Whether you realize it or not, everyone holds a specific place within their family system. We are all energetically connected to our relatives, the system functions almost like a single organism. In an ideal setup, every member occupies a natural, healthy position: parents stand together as the foundation, while children remain in the role of the child.
However, when life happens, a shift often occurs where a child unintentionally switches places with a parent. This role reversal fundamentally reshapes your self-worth and your ability to set boundaries. This article is for those who were the strong ones before they were old enough to ride a bike.
“When children are forced to be the parents of their own parents, they are robbed of their own childhood and often spend the rest of their lives trying to find the self they had to abandon.” — Dr. Gabor Maté (Physician and best-selling author of The Myth of Normal, known for his work on childhood trauma and ADHD)
If you’ve never worked with or heard of family systems, this might sound a bit abstract. But once you see it in action, it makes perfect sense.
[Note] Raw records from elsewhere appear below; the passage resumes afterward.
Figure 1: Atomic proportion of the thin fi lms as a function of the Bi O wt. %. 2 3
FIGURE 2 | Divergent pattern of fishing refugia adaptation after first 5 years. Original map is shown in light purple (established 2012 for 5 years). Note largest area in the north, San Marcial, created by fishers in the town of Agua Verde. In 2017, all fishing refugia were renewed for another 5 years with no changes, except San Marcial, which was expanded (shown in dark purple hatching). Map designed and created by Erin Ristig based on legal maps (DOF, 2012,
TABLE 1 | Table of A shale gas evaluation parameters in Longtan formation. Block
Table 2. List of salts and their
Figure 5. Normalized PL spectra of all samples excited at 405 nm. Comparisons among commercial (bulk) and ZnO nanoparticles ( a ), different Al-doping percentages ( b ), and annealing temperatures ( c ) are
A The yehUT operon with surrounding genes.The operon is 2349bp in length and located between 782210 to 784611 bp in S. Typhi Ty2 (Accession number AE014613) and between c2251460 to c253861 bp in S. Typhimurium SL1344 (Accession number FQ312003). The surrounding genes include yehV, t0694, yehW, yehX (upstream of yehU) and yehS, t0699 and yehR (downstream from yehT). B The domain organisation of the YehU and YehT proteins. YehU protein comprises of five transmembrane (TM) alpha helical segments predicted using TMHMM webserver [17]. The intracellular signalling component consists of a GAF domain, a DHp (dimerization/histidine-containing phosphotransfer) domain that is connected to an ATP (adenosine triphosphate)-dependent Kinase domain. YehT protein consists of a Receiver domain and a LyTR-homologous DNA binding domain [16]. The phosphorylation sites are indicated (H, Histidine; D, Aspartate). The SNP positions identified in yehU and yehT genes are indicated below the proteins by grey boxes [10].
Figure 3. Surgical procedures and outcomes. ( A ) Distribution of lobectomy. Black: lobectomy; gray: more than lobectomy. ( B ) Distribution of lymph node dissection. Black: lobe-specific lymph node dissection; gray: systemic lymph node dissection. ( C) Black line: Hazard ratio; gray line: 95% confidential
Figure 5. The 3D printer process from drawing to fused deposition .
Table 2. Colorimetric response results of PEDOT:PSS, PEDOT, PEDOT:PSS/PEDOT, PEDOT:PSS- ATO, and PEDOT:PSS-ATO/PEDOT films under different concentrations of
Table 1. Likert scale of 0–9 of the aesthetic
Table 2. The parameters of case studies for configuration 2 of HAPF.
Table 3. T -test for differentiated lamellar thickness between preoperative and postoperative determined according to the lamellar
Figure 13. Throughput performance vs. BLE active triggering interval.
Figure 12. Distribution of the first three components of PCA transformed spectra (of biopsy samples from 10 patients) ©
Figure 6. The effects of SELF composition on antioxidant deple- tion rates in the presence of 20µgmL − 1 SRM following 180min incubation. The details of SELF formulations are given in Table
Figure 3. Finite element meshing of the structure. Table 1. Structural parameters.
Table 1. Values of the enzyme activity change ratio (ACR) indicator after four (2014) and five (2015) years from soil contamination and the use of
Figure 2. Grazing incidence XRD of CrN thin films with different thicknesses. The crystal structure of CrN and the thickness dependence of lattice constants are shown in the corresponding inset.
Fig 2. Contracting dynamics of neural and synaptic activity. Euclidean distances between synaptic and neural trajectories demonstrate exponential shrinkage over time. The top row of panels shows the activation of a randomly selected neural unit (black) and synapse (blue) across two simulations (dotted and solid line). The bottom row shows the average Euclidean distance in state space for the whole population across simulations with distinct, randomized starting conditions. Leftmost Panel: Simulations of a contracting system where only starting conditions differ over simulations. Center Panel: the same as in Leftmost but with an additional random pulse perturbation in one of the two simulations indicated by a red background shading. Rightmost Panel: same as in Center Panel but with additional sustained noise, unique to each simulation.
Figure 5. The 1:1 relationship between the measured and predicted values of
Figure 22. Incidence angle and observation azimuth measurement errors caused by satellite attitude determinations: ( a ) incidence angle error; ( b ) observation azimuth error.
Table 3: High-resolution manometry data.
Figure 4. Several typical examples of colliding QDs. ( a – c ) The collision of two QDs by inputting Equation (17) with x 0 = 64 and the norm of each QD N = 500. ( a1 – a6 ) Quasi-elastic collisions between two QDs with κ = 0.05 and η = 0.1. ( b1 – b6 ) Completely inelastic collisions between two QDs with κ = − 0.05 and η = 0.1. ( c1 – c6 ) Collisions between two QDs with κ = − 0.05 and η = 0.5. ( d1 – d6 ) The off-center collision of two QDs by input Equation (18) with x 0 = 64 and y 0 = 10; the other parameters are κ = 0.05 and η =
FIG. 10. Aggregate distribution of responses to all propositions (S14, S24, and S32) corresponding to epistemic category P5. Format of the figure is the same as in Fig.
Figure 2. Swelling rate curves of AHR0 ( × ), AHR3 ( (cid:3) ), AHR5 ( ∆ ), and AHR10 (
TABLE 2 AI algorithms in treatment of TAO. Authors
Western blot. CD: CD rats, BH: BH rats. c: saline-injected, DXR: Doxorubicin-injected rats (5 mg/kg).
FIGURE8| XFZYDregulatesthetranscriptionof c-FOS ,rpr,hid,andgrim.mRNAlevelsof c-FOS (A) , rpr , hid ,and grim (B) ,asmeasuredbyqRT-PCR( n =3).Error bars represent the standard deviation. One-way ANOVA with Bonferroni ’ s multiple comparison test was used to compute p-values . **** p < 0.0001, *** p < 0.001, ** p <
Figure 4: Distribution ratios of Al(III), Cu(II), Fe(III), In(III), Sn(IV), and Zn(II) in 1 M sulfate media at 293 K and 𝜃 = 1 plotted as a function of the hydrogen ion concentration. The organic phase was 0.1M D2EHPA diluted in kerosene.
During my coaching studies, I practiced these systemic movements many times, and the results were eye-opening. It is quite shocking to see how deeply these role switches impact everyone involved. even years later, long after every family member has grown older.
“In a healthy family, the parents are the ‘big ones’ and the children are the ‘little ones.’ When a child steps up to take care of a parent, the natural flow of love is blocked, and the child carries a burden of responsibility that belongs to the generations before them.” — Bert Hellinger (Psychotherapist and founder of the Family Constellations method)
The conversation usually focuses on the visible, physical tasks that a child takes on which are normally the responsibility of an adult, but what’s often ignored is the invisible emotional impact and burden. For a parentified child, the line between childhood and adulthood doesn’t just blur, it vanishes completely. This goes far deeper than doing chores and just helping in the household. It fundamentally reshapes your self-worth, your emotional health, and your ability to set personal boundaries as an adult. The depth of this impact is nothing short of mind-blowing. Once you realize it, the pieces of the puzzle finally fall into place, revealing exactly why you are who you are today.
“Parentification often leads to children becoming prematurely adult, unable to embrace the freedom and joy of childhood. It can affect their ability to trust and form healthy relationships as they grow.” — Dr. Karen Peters (clinical psychologist)
The Root of the Fear: Parentification
It’s a tricky thing, isn’t it? We were taught that being a good child meant helping and supporting our parents, being the reliable anchor of the family. Every human has a fundamental need to be seen and accepted, especially children who are still developing their attachment styles. In a healthy context, helping your parents is a positive thing. But for those of us who experienced Parentification, that strength is actually a cage. It happens when children are forced into the role of caregiver (emotionally or physically) far before they are ready. We became the strong ones before we were even old enough to ride a bike, carrying a role that was far too heavy for a child’s shoulders.
“The parentified child is often the ‘best’ child in the world, the one who never causes trouble. But this goodness is a mask, a way to survive an environment where their own needs were secondary to the stability of the family.” — Dr. Alice Miller (Psychologist and author of The Drama of the Gifted Child)
When we fast-forward to the present moment, most people see a successful adult who has it all together. What I see, is a child who is still waiting for permission to just be. I see someone who never had the chance to discover who they really are or to connect with the deepest core of their being. They are far away from their most powerful, authentic self. We stay in our comfort zones because we spent our youth managing everyone else’s chaos, and we’re exhausted. But what if the only person you are actually responsible for saving is you?